◆ PROMPT: Starting at the top of the listing, extract every line up to and including the one with "Table 1. Parameter of specimens.". Pictures stay out of the copy.

◆ DATA SHOWN:
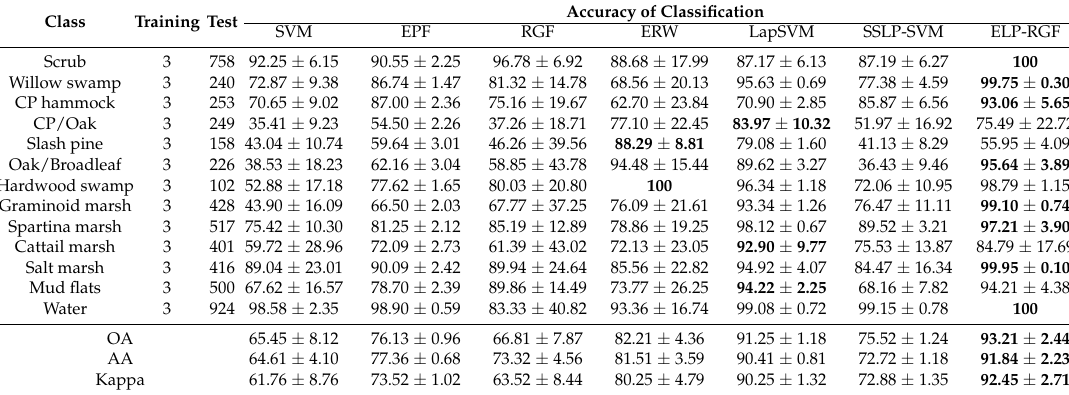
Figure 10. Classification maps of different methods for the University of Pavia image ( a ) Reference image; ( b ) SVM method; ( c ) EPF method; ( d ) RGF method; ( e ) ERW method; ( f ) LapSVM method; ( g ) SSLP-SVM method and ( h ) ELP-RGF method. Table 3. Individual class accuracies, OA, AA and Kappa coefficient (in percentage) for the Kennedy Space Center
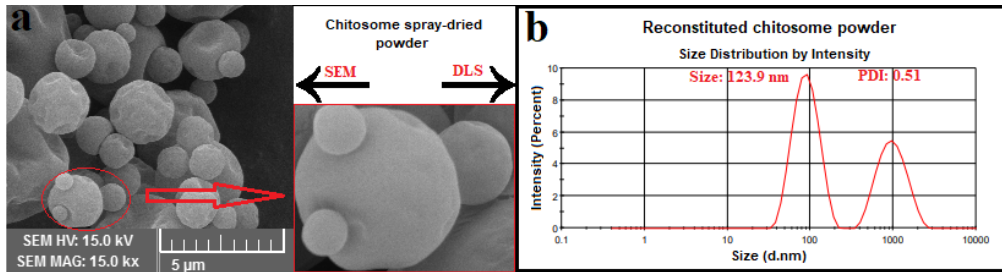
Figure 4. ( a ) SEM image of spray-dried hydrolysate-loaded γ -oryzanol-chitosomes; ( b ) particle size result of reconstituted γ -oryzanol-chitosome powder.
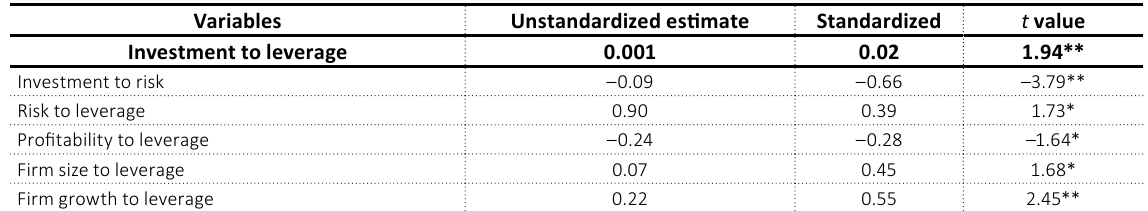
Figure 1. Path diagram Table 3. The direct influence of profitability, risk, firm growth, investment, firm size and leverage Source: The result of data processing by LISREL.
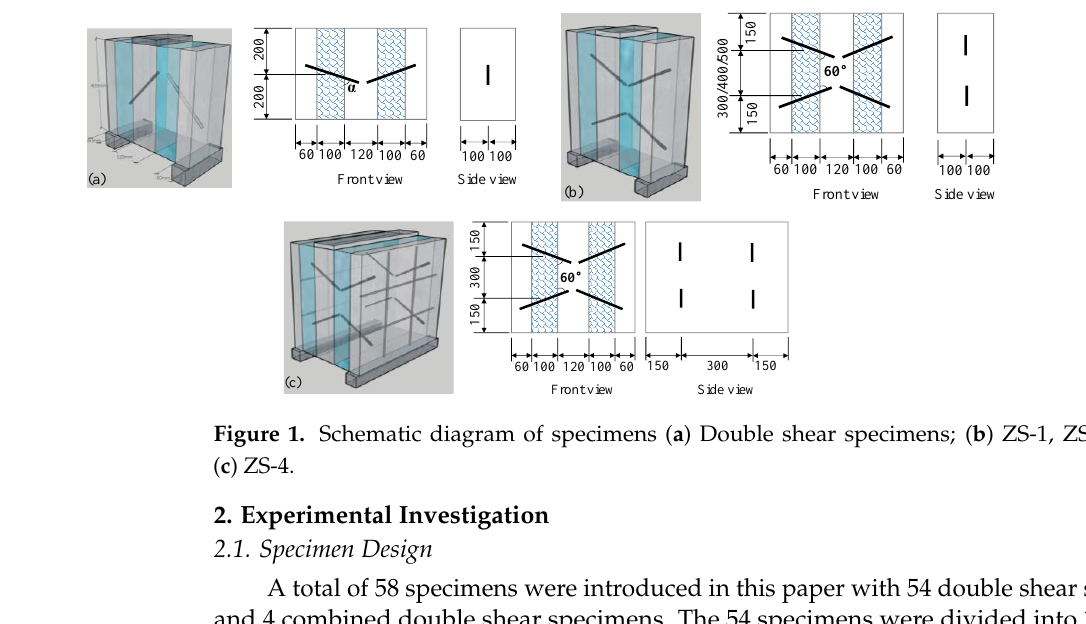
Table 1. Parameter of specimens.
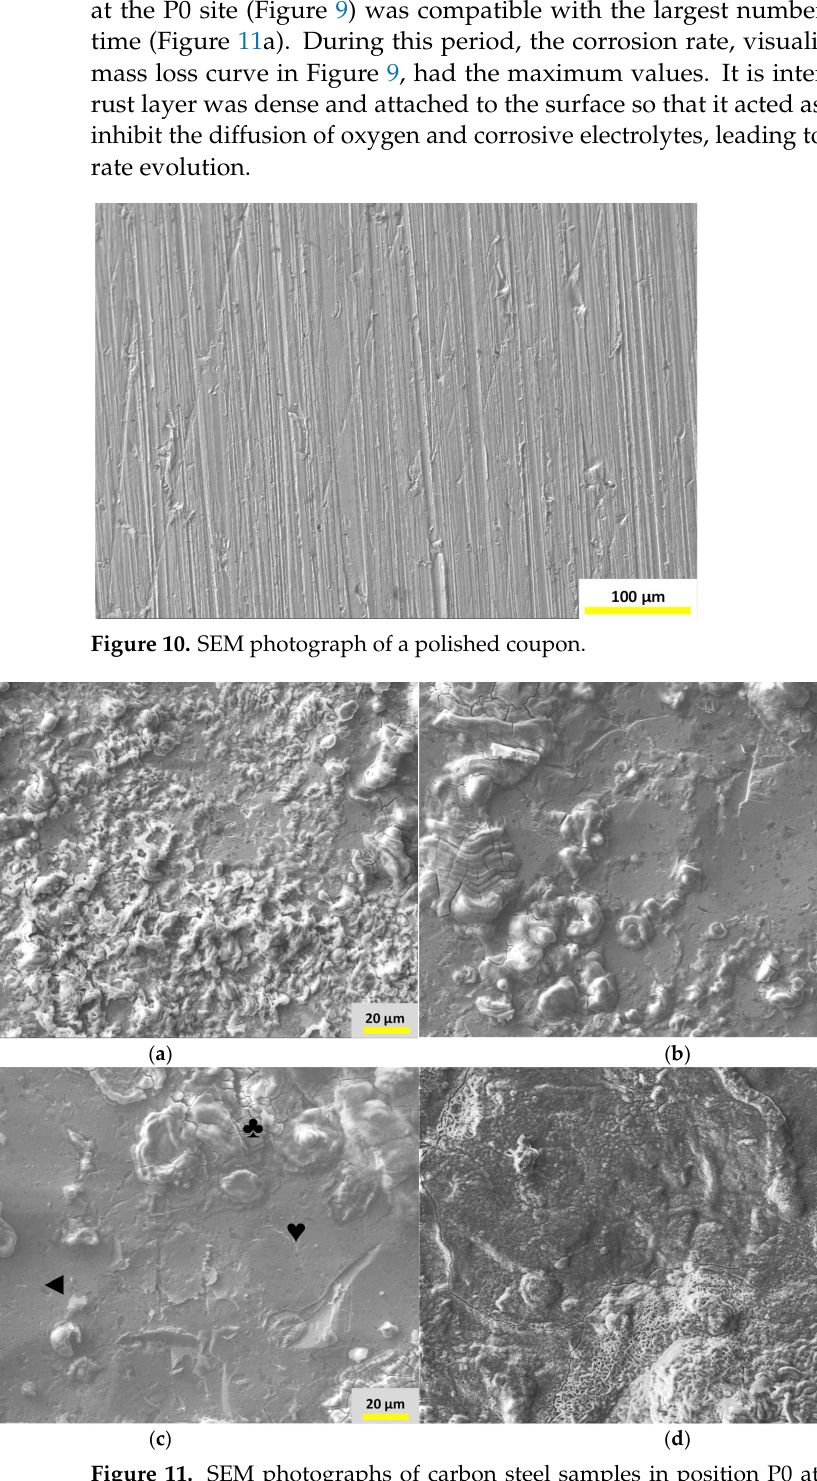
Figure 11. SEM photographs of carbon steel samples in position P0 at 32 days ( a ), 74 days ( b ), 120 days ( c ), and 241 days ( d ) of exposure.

◆ FINISHED TASK:
Figure 10. Classification maps of different methods for the University of Pavia image ( a ) Reference image; ( b ) SVM method; ( c ) EPF method; ( d ) RGF method; ( e ) ERW method; ( f ) LapSVM method; ( g ) SSLP-SVM method and ( h ) ELP-RGF method. Table 3. Individual class accuracies, OA, AA and Kappa coefficient (in percentage) for the Kennedy Space Center
Figure 4. ( a ) SEM image of spray-dried hydrolysate-loaded γ -oryzanol-chitosomes; ( b ) particle size result of reconstituted γ -oryzanol-chitosome powder.
Figure 1. Path diagram Table 3. The direct influence of profitability, risk, firm growth, investment, firm size and leverage Source: The result of data processing by LISREL.
Table 1. Parameter of specimens.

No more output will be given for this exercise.